Hugh Dickson

Personal information
- Date of birth: 28 August 1981 (age 43)
- Place of birth: Northern Ireland
- Position(s): Defender

Senior career*
- Years: Team / Apps / (Gls)
- 1999–2000: Glentoran / 5 / (0)
- 2000–2001: Wigan Athletic / 1 / (0)
- 2002: Ards / 7 / (1)
- 2002–2003: Linfield / 13 / (2)
- 2003–2007: Elgin City / 96 / (6)
- 2008–2010: Glenavon
- 2010–2015: Killyleagh

= Hugh Dickson (footballer, born 1981) =

Northern Irish footballer (born 1981)

Hugh Dickson (born 28 August 1981) is a Northern Irish former professional footballer who played as a defender.

==Career==
Dickson started his career with Northern Irish side Glentoran, helping them win the 1999–2000 Irish Cup. In 2000, Dickson signed for Wigan in the English third tier, where he made 4 appearances and scored 0 goals.
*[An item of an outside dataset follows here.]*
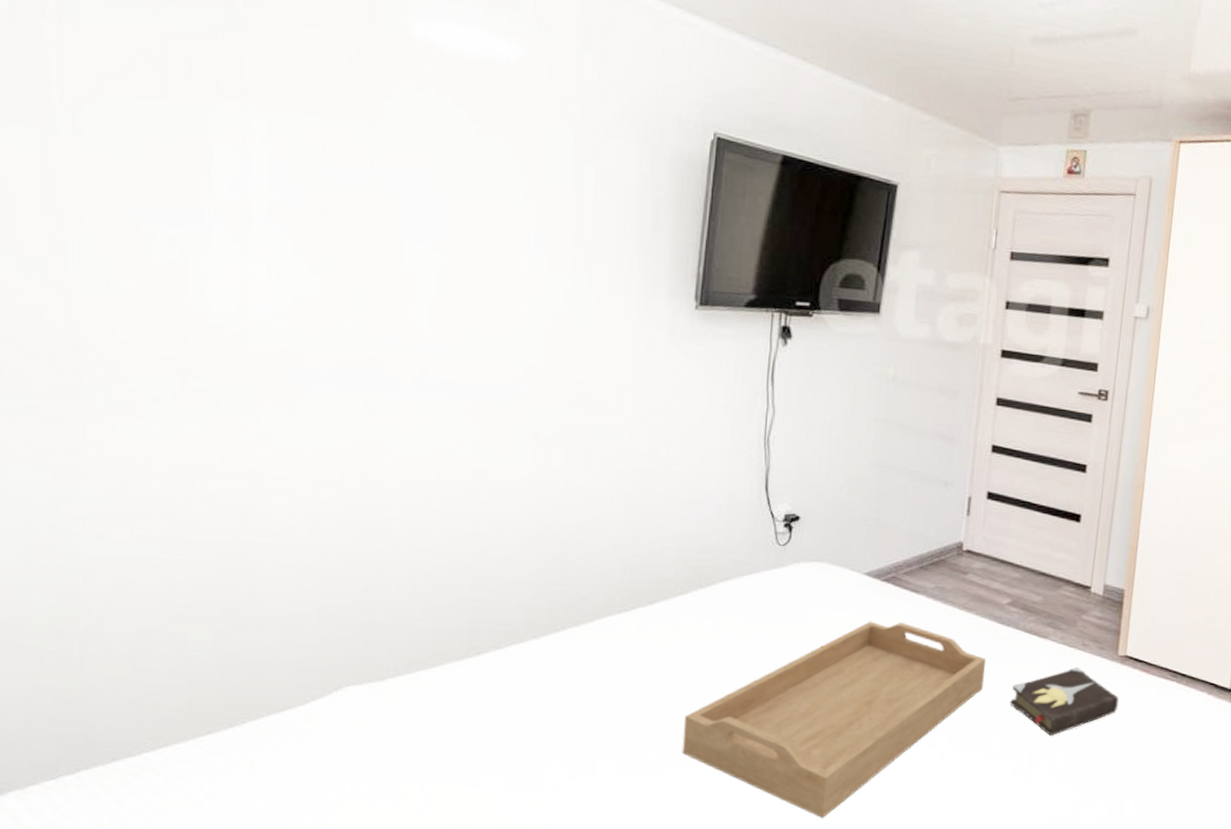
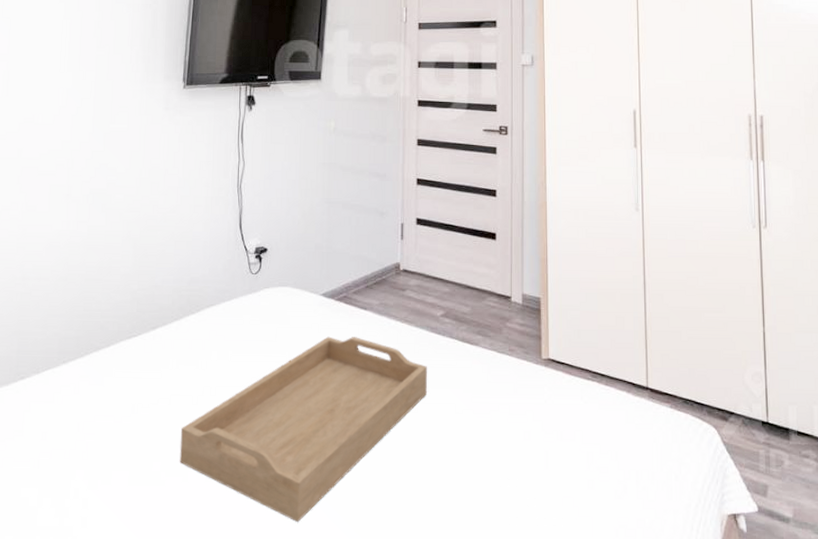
hardback book: present [1010,666,1119,736] -> none [451,371,547,437]

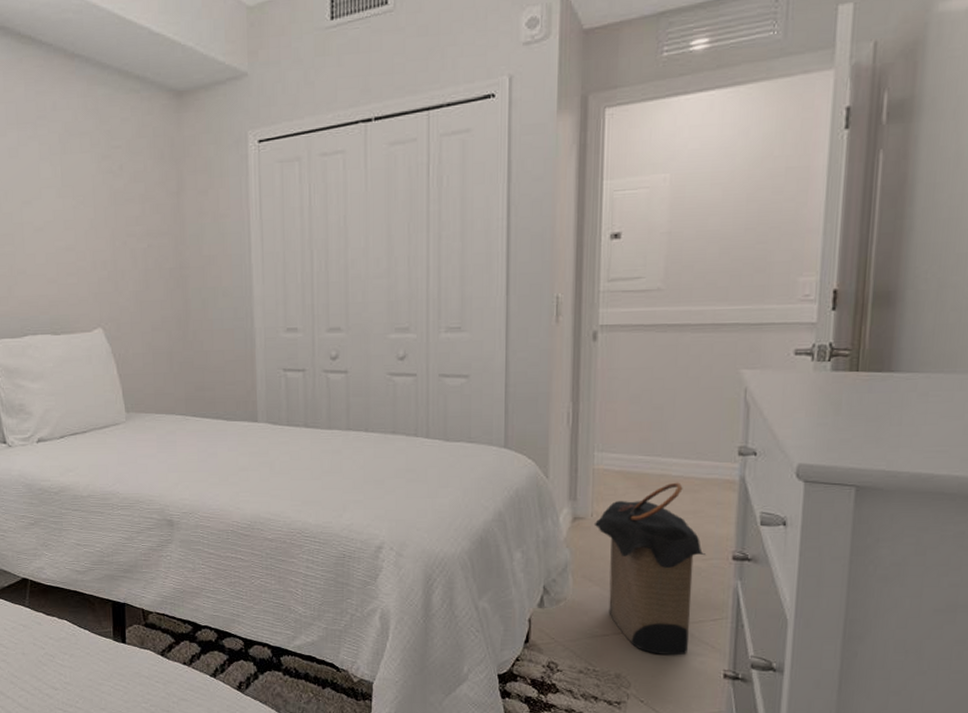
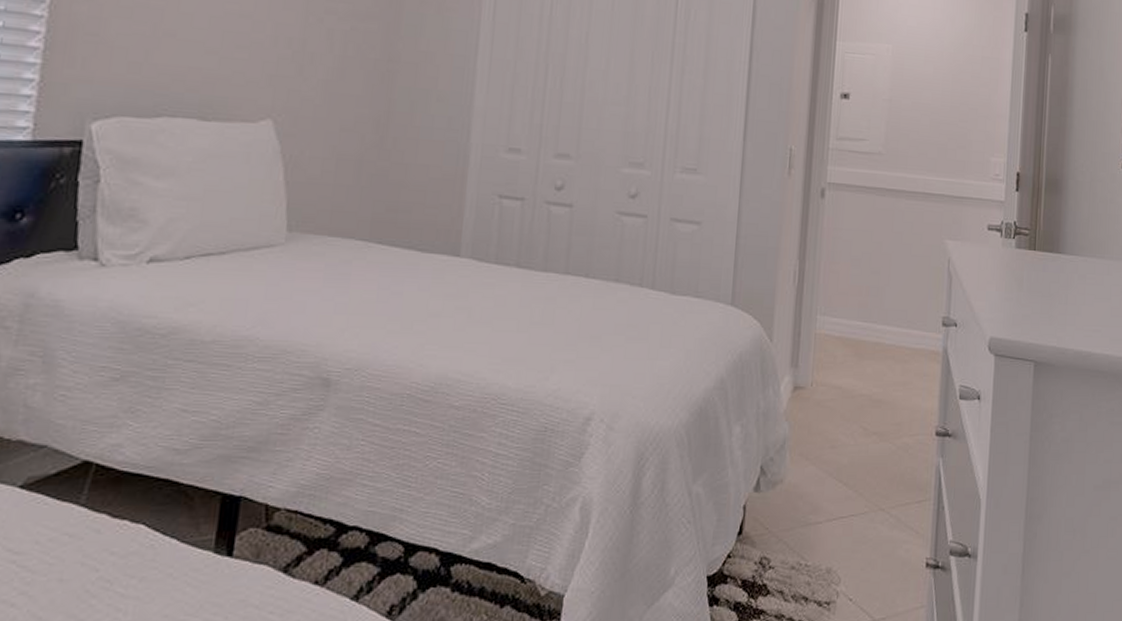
laundry hamper: present [594,482,705,656] -> none [813,351,913,544]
On 19 December 2000, he debuted for Wigan during a 1–2 loss to Notts County. Before the second half of 2001–02, Dickson signed for Northern Irish club Ards. In 2002, he signed for Linfield in the Northern Irish top flight.

In 2003, he signed for Scottish fourth tier team Elgin City. Before the second half of 2007–08, Dickson signed for Glenavon in the Northern Irish top flight, where he suffered a fractured skull. In 2010, he signed for Northern Irish fourth tier outfit Killyleagh.